Post date : 02.04.2015 9:46 am
It has been exactly one year since President Cristina Fernández de Kirchner and her co-conspiring Finance Minister, Axel Kicillof, subjected Argentina to the embarrassment – and real-world economic consequences – of an historic censure by the International Monetary Fund (IMF) for providing what was charitably characterized at the time as merely “inaccurate” financial data.
The ensuing 12 months have featured a series of reckless Kirchner/Kicillof fiscal policies – culminating in the decision to voluntarily default on the Republic’s loan obligations – that have debilitated Argentina’s economy to the point where Kirchner is currently on mainland China, begging for the chance to sell the Republic’s national treasures for urban sidewalk-sale prices.
All of which may seem like fairly damning evidence that the world’s economic super-powers – the proverbial “adults in the room,” as represented by the venerable G-20 – should cease to take Argentina seriously…at least as long as President Kirchner is in power.
It’s a view that many might find receptive, reading between the lines of a piece in yesterday’s Wall Street Journal…
An article by Paul Hannon details a just-released report by the Organization for Economic Cooperation and Development (OECD) that says the annual rate of inflation in its 34 members fell from 1.5% to 1.1%, during the November to December period, representing the “the lowest level since 2009”.
It’s a decline the OECD attributes “largely” to the steep decline in energy prices over the second half of 2014, but also to the “disappointingly weak performance of the global economy.”
Importantly, and independent of the larger conversation regarding disinflation and its effects on the global economy, there was this telling gem: “After many months of concern about the accuracy of its data on consumer prices, the OECD counted Argentina in its calculation of the G-20 inflation rate. By this expanded measure, it rose to 2.8% in December from 2.4% in November.”
What more compelling recent demonstration does one need of Argentina’s outlier status?
The OECD, a thoroughly fact-based, non-political organization, actually considered excluding data from a country due to accuracy issues? It is alarming. And, entirely in conjunction with all other evidence of Argentine fiscal mismanagement.
But will it serve as impetus for the global community to reexamine Argentina’s membership in the G-20?
Turns out, this is not an entirely novel argument, even if it has been a while since it was articulated.
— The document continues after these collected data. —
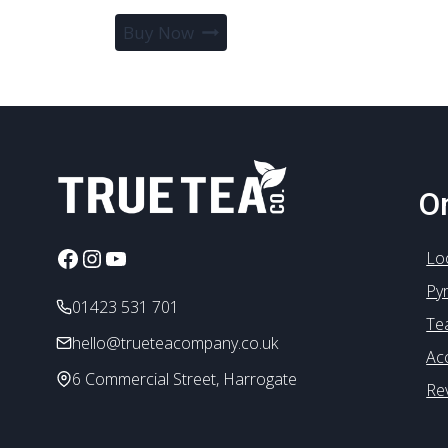
Buy Now
On
Facebook
Instagram
YouTube
Lo
Py
01423 531 701
Te
hello@trueteacompany.co.uk
Ac
6 Commercial Street, Harrogate
Re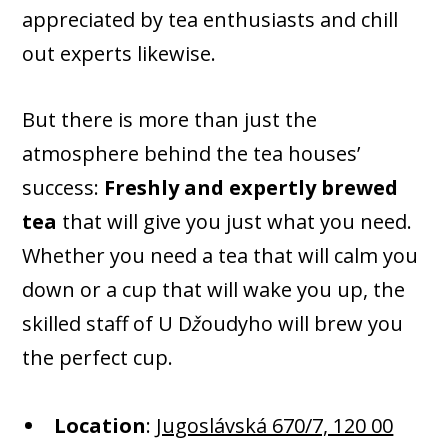
appreciated by tea enthusiasts and chill
out experts likewise.
But there is more than just the
atmosphere behind the tea houses’
success:
Freshly and expertly brewed
tea
that will give you just what you need.
Whether you need a tea that will calm you
down or a cup that will wake you up, the
skilled staff of U D
ž
oudyho will brew you
the perfect cup.
Location
:
Jugoslávská 670/7, 120 00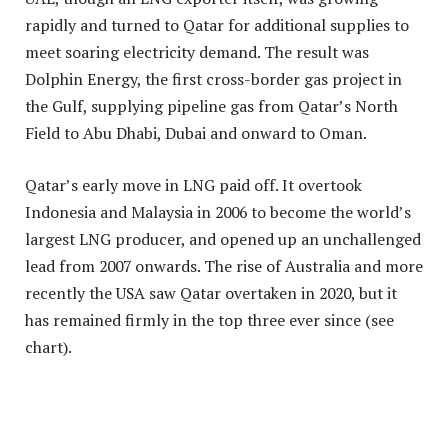
rapidly and turned to Qatar for additional supplies to
meet soaring electricity demand. The result was
Dolphin Energy, the first cross-border gas project in
the Gulf, supplying pipeline gas from Qatar’s North
Field to Abu Dhabi, Dubai and onward to Oman.
Qatar’s early move in LNG paid off. It overtook
Indonesia and Malaysia in 2006 to become the world’s
largest LNG producer, and opened up an unchallenged
lead from 2007 onwards. The rise of Australia and more
recently the USA saw Qatar overtaken in 2020, but it
has remained firmly in the top three ever since (see
chart).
Henry Smith, a British Tory MP, addressed the House of Commons in September of 2013. He gave an impassioned defense of booting Argentina from the G20. Here below are just a few of his eloquent soundbites:
“Argentina has expropriated the property of European companies, provides a safe haven for drug dealers bringing methamphetamine to Europe, is developing a strategic relationship with Iran, it deliberately falsifies its economic statistics, it refuses to abide by international court judgments and refuses to pay its debts to other nations and institutions and even refuses to honour the most basic laws of contracts.“
“Argentina’s refusal to repay its debt obligations, even though it has billions of dollars in reserve, sets a terrible precedent for other nations…”
“It is simply unacceptable that a country that is a member of the G20, one of the most important and prestigious international bodies, should behave in this manner.”
“I believe that Argentina’s membership of the G20 should be revoked.
“The country has been named and shamed by Transparency International as one of the worst in Latin America for corruption, even outstripping Venezuela, and the International Monetary Fund (IMF) has starkly stated that Argentina’s government is lying about its economy and cannot be trusted.
“We cannot and should not allow Cristina Kirchner to be rewarded with a welcome at the world’s top table.”
“Argentina is an international outlier – no other country, including in Europe, is behaving so irresponsibly in relation to its debts, no other country is in receipt of an IMF censure for falsifying inflation figures.”
“We should stand up for the rule of law, sanctity of contract, and respect for international legal and financial obligations.”
“We should not stand with those who refuse to abide by court judgments and who steal private property.”
Well said, Mr. Smith. We urge the global community to heed your argument and its reasonable conclusion: “It is time now to take a tough position on Argentina’s membership of the G20.”